Elizabeth Prats|May 3, 2017

This story was co-written by Alyssa Valleau

According to Pew’s Research Center’s 2016 State of the News Media, there has been an audience growth in cable and network news, making satellite media tours (SMTs) a valuable tactic in any PR arsenal. In fact, it’s a tactic we used when launching our award-winning Seekender campaign for Hampton by Hilton.

Satellite media tours offer quick and targeted message penetration nationally or in key markets. When you’re launching a campaign meant to last for a short time period, you need opportunities to disseminate key messages to a wide audience quickly.
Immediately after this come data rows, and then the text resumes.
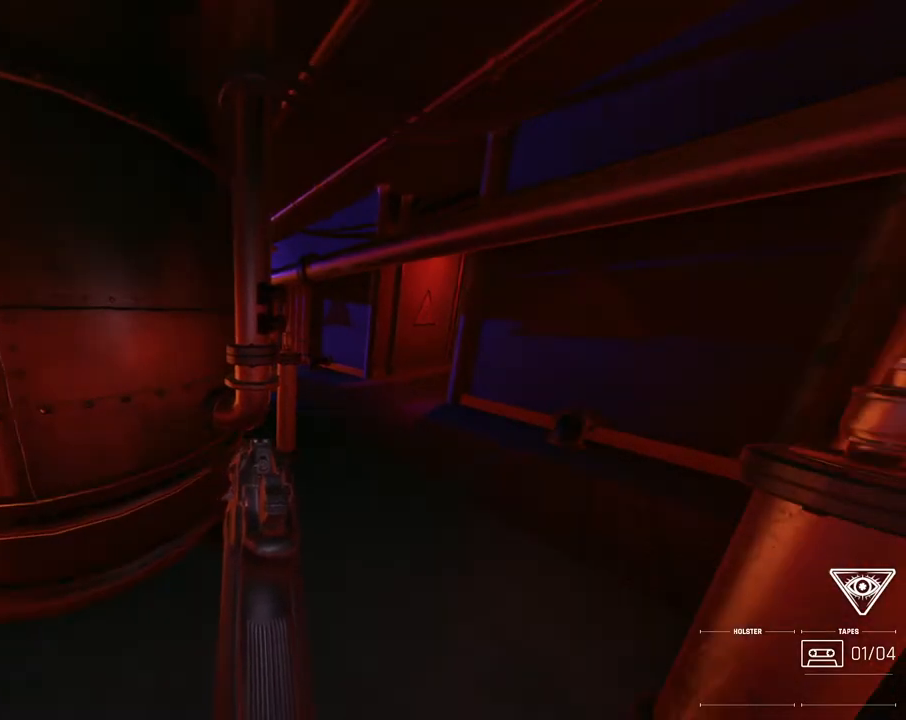
{"keys": [], "mouse": [], "events": []}
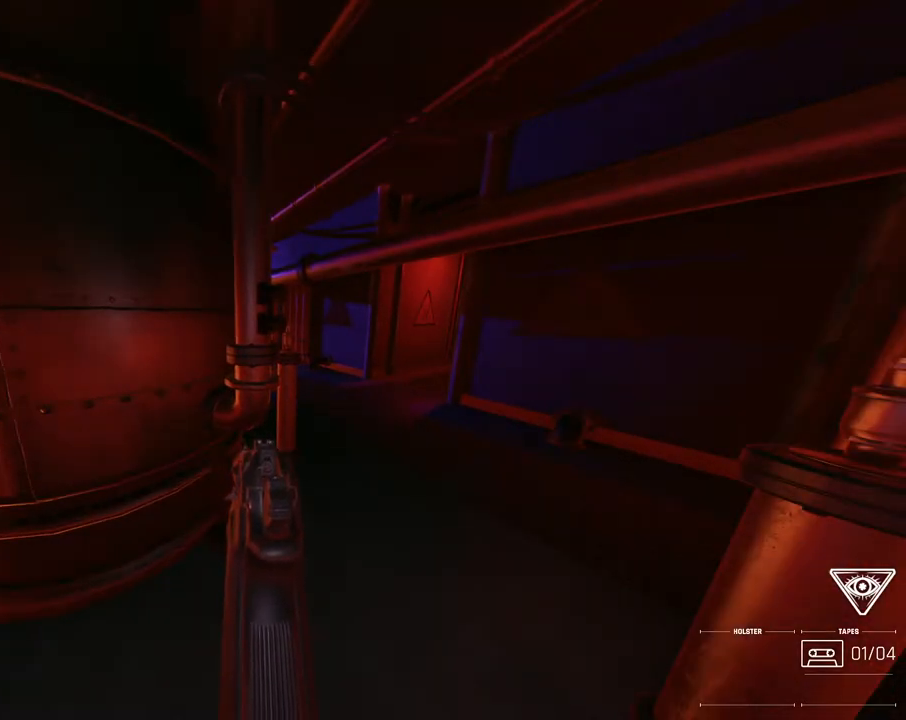
{"keys": [], "mouse": [], "events": [[100, "i", "down"], [183, "i", "up"], [317, "l", "down"], [467, "l", "up"]]}
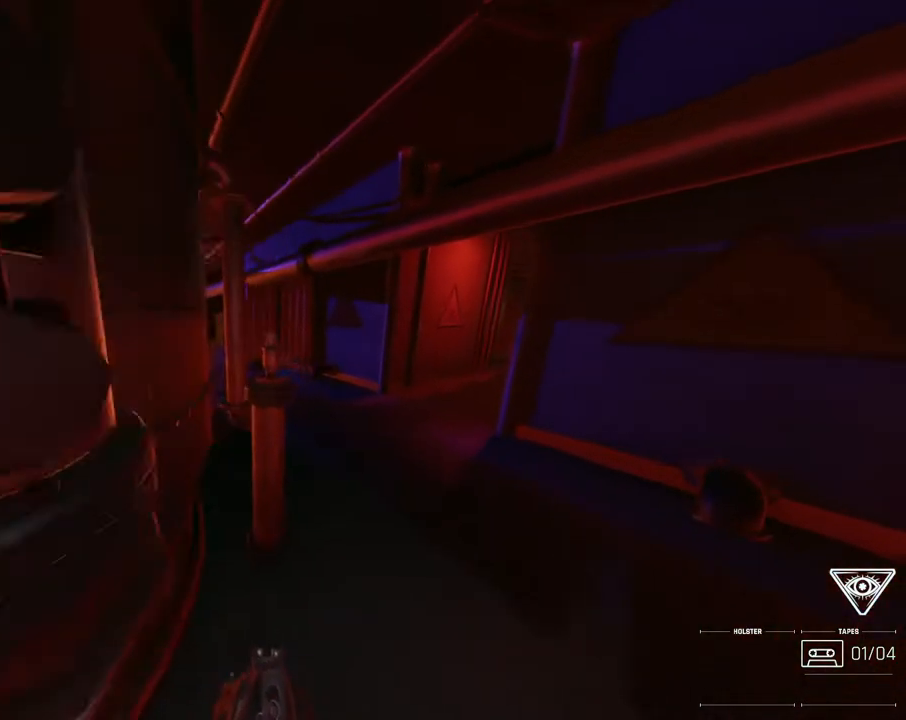
{"keys": ["k"], "mouse": [], "events": [[217, "j", "down"], [317, "j", "up"], [383, "k", "down"], [433, "j", "down"], [500, "j", "up"]]}
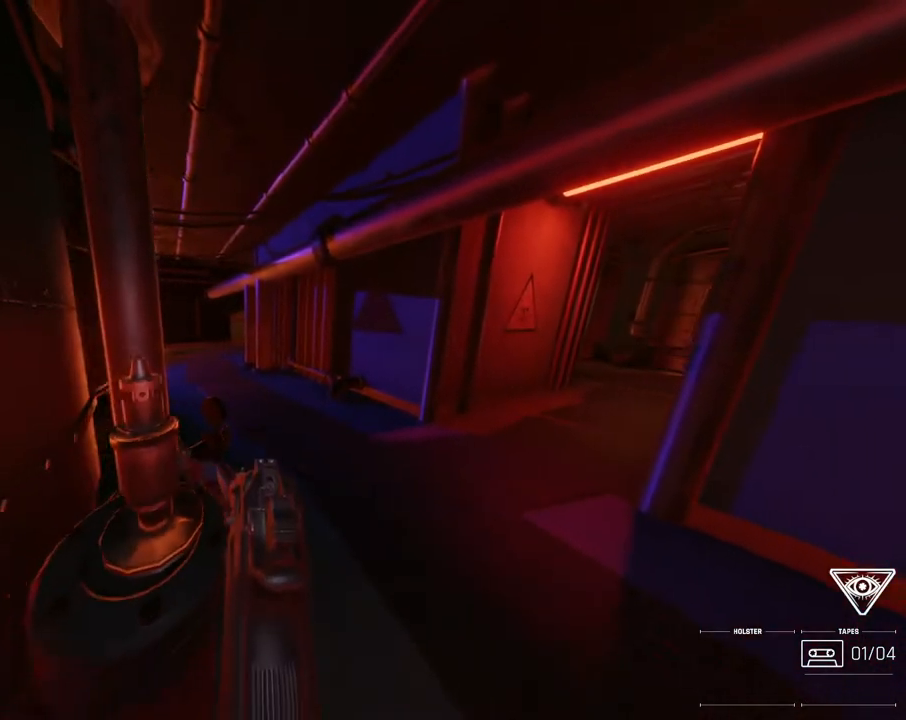
{"keys": [], "mouse": [], "events": [[67, "k", "up"]]}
That’s why SMTs are ideal to support proactive media relations.

Here are some fireproof tips to ensure you have a successful SMT.

1. Prepping for a Satellite Media Tour

You may be surprised by the amount of nitty gritty details to consider before the SMT shoot date.

First of all, mentally prepare yourself and your spokesperson for an early morning. (We’re talking 5 a.m., people). Personally, a coffee with an extra shot of espresso does the trick, but try to make it as easy for the spokesperson as you can because you want the talent to be vibrant and quick thinking.

So, whether it’s providing a much-needed cortadito or scheduling a car service to take them to the studio, make sure the morning starts out on the right foot. Other things to consider beforehand:

  • Review the set and clothing options. Coordinating an SMT, gives you authority on both the appearance of the set and your talent, so make sure you and your client agree upon the setup in advance.
  • Tour the set a day early and make sure to get some snapshots to share with the client. You want to avoid any surprises come the day of the shoot.
  • The same method works well with clothing; having your talent snap a couple quick outfit photos will save you from stress the day-of. Interested in a few quick pointers when it comes to clothing? If you’re using a green screen, just say no to green. Wearing green literally makes the talent disappear, so unless you’re happy with the b-roll playing where the talent’s dress is, avoid green at all costs.
  • Another pro tip? Avoid patterns and flashy accessories. You don’t want an outfit to distract from your brand’s message, so keep it simple and elegant. (Though avoid white as it tends to wash individuals out.)

2. Keeping the Energy Up

So, it’s the day you’ve been planning for. Time to shoot an SMT! Just because the set and clothing options are finalized doesn’t mean that you’re done. There’s still plenty to do while on-site.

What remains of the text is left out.